**Hardware project source files**
[Start of Attachment]
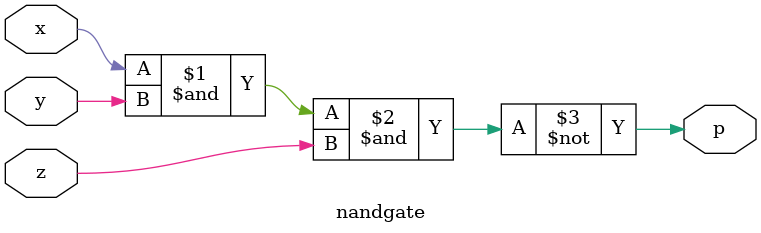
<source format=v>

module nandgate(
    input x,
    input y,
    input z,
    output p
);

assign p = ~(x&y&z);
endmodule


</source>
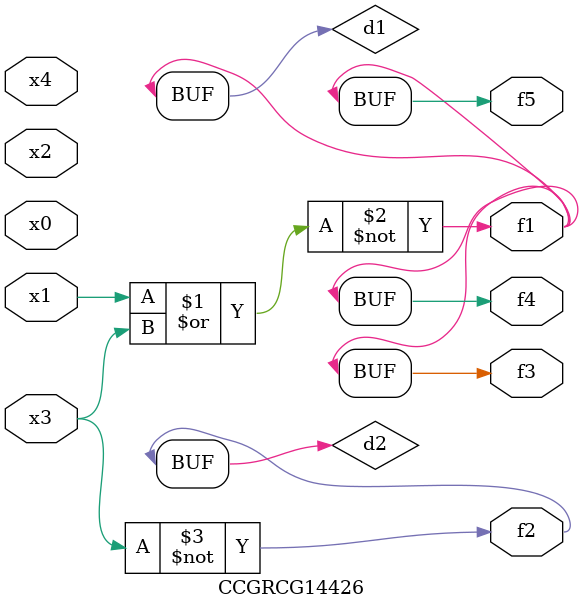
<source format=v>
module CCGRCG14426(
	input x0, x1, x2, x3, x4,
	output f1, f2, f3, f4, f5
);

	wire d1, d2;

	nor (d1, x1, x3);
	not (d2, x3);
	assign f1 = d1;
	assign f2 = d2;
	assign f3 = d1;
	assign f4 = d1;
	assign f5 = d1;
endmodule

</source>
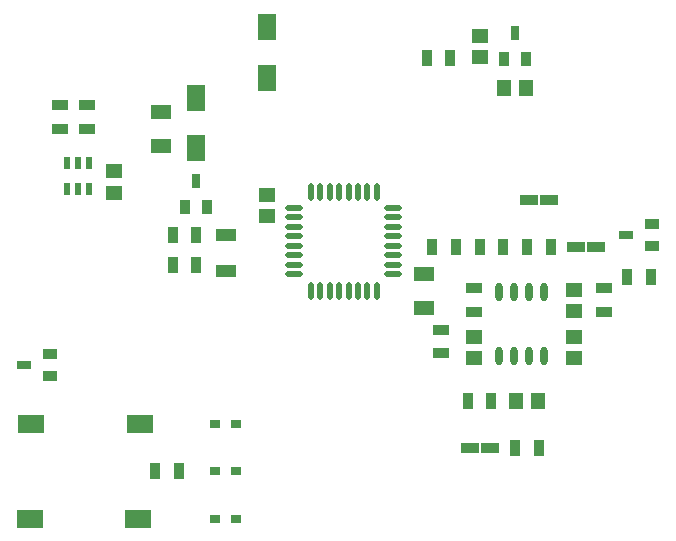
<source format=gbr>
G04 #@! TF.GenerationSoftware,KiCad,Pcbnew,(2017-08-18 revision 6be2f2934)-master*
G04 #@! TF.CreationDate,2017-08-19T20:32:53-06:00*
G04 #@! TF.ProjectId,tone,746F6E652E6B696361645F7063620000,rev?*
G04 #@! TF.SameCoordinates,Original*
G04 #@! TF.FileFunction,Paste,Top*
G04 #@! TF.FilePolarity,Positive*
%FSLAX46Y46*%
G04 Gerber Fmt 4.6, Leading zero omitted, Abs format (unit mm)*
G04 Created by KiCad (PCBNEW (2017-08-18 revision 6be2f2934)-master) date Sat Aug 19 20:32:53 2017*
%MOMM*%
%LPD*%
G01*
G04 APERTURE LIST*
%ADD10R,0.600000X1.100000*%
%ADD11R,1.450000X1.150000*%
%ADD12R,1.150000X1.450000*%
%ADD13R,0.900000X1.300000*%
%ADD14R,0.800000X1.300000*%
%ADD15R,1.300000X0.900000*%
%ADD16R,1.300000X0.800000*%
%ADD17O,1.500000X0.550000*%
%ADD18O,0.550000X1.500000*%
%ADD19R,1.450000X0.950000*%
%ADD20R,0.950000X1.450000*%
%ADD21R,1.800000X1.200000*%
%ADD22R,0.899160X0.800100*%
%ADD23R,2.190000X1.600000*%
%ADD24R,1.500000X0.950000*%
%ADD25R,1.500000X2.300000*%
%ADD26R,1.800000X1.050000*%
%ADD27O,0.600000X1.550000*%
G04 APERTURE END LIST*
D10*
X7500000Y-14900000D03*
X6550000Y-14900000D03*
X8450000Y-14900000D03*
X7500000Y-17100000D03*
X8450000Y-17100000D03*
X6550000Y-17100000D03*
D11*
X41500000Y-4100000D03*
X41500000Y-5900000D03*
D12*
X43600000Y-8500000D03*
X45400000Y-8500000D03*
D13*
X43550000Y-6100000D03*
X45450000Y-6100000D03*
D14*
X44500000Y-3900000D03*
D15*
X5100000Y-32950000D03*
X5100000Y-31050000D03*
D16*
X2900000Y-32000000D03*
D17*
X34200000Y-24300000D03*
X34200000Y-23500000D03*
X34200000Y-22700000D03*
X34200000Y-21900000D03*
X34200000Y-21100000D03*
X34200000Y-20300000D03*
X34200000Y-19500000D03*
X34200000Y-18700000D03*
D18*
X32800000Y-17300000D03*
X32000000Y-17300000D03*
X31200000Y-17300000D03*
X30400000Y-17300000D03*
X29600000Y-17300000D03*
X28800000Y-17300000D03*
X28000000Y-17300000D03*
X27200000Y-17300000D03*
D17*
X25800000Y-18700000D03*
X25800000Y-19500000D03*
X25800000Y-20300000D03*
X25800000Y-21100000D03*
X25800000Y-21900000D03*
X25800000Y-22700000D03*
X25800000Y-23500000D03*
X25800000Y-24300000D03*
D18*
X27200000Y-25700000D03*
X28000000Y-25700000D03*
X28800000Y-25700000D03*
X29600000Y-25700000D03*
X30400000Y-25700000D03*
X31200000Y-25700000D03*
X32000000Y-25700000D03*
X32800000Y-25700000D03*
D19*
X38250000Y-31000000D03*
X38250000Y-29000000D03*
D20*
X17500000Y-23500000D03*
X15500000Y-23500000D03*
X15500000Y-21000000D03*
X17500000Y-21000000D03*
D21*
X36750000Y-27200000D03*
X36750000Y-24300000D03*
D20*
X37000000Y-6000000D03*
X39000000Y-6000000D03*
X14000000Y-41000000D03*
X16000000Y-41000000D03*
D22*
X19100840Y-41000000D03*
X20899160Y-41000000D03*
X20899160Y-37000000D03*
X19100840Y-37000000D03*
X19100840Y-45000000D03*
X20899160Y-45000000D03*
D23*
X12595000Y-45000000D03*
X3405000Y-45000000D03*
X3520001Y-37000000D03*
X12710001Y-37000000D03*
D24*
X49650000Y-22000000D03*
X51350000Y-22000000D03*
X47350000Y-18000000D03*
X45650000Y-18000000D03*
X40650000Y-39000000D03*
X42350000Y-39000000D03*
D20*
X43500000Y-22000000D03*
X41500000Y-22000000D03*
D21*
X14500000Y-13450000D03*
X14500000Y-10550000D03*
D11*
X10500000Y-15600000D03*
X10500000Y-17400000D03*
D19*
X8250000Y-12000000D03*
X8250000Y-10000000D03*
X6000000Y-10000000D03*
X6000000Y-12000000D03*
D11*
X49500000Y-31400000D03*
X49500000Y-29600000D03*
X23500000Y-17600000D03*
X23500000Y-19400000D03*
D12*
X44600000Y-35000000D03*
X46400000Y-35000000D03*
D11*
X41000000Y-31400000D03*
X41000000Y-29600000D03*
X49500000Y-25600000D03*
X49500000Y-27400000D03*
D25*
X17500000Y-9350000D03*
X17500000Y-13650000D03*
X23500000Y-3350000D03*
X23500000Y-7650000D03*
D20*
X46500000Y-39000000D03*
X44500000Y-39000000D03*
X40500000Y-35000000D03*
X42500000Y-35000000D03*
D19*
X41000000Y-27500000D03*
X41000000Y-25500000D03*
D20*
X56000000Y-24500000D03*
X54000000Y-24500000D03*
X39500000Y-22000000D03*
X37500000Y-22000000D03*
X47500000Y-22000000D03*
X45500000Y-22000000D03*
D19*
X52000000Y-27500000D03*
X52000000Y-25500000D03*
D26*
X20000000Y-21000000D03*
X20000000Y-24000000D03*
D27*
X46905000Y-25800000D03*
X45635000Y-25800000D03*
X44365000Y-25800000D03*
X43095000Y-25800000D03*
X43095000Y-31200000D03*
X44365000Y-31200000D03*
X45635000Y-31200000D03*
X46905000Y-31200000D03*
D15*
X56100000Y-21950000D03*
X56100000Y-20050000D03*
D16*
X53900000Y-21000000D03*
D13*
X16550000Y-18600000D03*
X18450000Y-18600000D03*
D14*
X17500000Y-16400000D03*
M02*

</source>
[End of Attachment]
**Problem to work on**
The expected answer is a copy of every line in the entries that holds the word "revision".

**Answer space**
G04 #@! TF.GenerationSoftware,KiCad,Pcbnew,(2017-08-18 revision 6be2f2934)-master*
G04 Created by KiCad (PCBNEW (2017-08-18 revision 6be2f2934)-master) date Sat Aug 19 20:32:53 2017*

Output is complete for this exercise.